Let X be a measurable set with $ \mu (X) < \infty $ and $ 1 \leq p < \infty $
Let $ (f_n)_{n \in \mathbb{N}} \subset X $ and $f \in L^{p}(X)$ with $\lim_{n \to \infty}||f_n - f|| = 0 $
Show that $ \forall$ $\epsilon >0 \ \exists \ \delta >0 $ such that $\forall n \in \mathbb{N} $
$\int_{E}|f_n| \leq \epsilon \ \forall \ E \subset X$ with $\mu(E)<\delta$
Since $ | f_n |^p $ is integrable and positive, we can find $ \delta $ that for every set $ E \subset X $ with $ \mu(E) < \delta $ that $ \int_{E}|f_n |^p <\epsilon $
The problem is that this goes for $ f_n $ specifically for the $ n $ chosen, how can I use the limit of $ ||f_n -f || $ to generalize for all $ n$?

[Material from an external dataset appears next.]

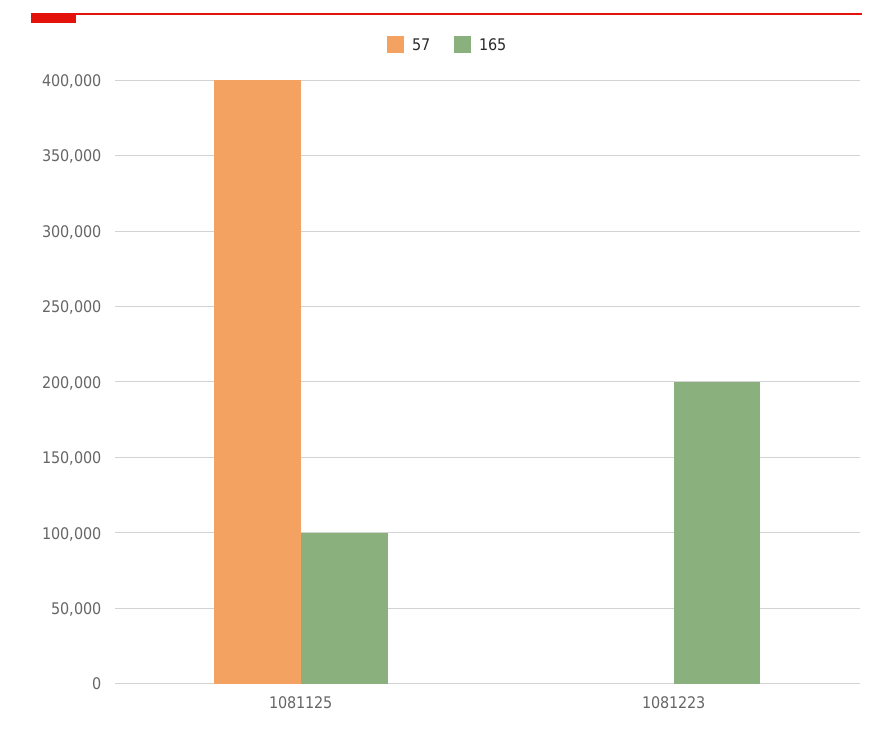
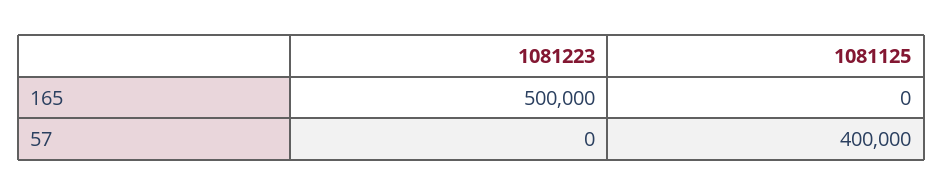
165, 1081125: 100000 -> 0
165, 1081223: 200000 -> 500000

Since the measure space is finite convergence in $L^p$ implies convergence in $L^1$. So for a given $\epsilon$ choose $n_0\in\mathbb{N}$ such that $||f_n-f||_1<\frac{\epsilon}{2}$ for all $n>n_0$. Now, since $f\in L^1$ we know that there is $0<\delta$ such that for all $E\subseteq X$ with $\mu(E)<\delta$ we have $\int_E |f|<\frac{\epsilon}{2}$. Alright, so for all $n>n_0$ and each such set $E$:
$\int_E |f_n|=\int_E |f_n-f+f|\leq\int_E |f_n-f|+\int_E |f|\leq\int_X |f_n-f|+\int_E |f|\leq \frac{\epsilon}{2}+\frac{\epsilon}{2}=\epsilon$
So this $\delta$ works for all $n>n_0$. Now, before $n_0$ there are only finitely many functions in the sequence. So for each $n\leq n_0$ choose $\delta_n$ which works for $f_n$ and then take $\min\{\delta_1,...,\delta_{n_0},\delta\}$.